• **Trecho apresentado**:
◆ ◆ ◆ ◆
Tudo isso faz parte do poder político da oligarquia, que continua presente na história atual da região. Vamos a um caso concreto – da família Coelho que é considerada a oligarquia mais longeva do sertão do rio São Francisco. O pesquisador em ciências sociais da Universidade Federal do Rio Grande do Norte, Ruyter Antônio Bezerra dos Santos, fez o retrato desse poder na tese de pós-graduação intitulada “Nas sombras da família Coelho: a dinâmica de uma dominação política”, de 2013.
 
Começou em 1745, quando o aristocrata Valério Coelho Rodrigues ganhou uma parte de uma sesmaria. E foi organizada no século XX por Clementino Coelho, comerciante da região, conhecido por Coronel Quelê, pai do ex-senador Nilo Coelho, um dos apoiadores da ditadura, governador imposto no período negro da história brasileira – 1967-1971, que dá nome ao Perímetro de Irrigação, que distribui água para a fruticultura industrial da região, onde a Monsanto mantém duas fazendas e um centro de pesquisa. Dos 14 filhos do coronel Quelê, sete entraram na política, que neste caso é uma ramo de negócio, responsável por administrar todos os recursos públicos federais, estaduais e municipais, em prol da oligarquia, como inventaram os gregos no período clássico – o governo de poucos para poucos.
◆ ◆ ◆ ◆
• **Dados fornecidos**:
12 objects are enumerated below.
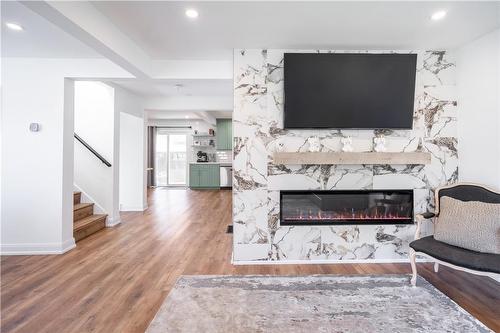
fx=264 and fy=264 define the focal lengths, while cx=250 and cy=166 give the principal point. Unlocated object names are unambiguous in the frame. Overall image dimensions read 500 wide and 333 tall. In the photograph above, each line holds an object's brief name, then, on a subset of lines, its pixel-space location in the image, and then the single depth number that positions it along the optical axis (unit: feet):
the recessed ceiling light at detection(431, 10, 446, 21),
◆ ◆ ◆ ◆
• **Sua tarefa**: Prossiga o texto sobre a oligarquia da família Coelho no sertão do rio São Francisco, começando logo depois da última frase dele.

• **Resposta do exercício**:
Prefeitura de Petrolina controlada desde 1955
 
A máquina política abre as portas dos negócios em outras atividades. As gerações vão se sucedendo e o controle continua o mesmo. A prefeitura de Petrolina é administrada pelos Coelho desde 1955, mesmo um uma dissidência aberta por um membro da terceira geração, o atual senador Francisco Bezerra Coelho, neto do coronel Quelê, ex-ministro da Integração Nacional, do PSB, mas que já foi do PSD, sucessor da Arena, do PMDB e do PPS. Para a oligarquia os partidos são siglas, logotipos. A briga com o tio Oswaldo Coelho é um teatro para leigos. Quando Francisco Bezerra Coelho era ministro deu o cargo de consultor do Conselho Nacional de Irrigação para o tio e a chefia da Companhia de Desenvolvimento dos vales dos São Francisco e Parnaíba (CODEVASF) para o irmão Clementino.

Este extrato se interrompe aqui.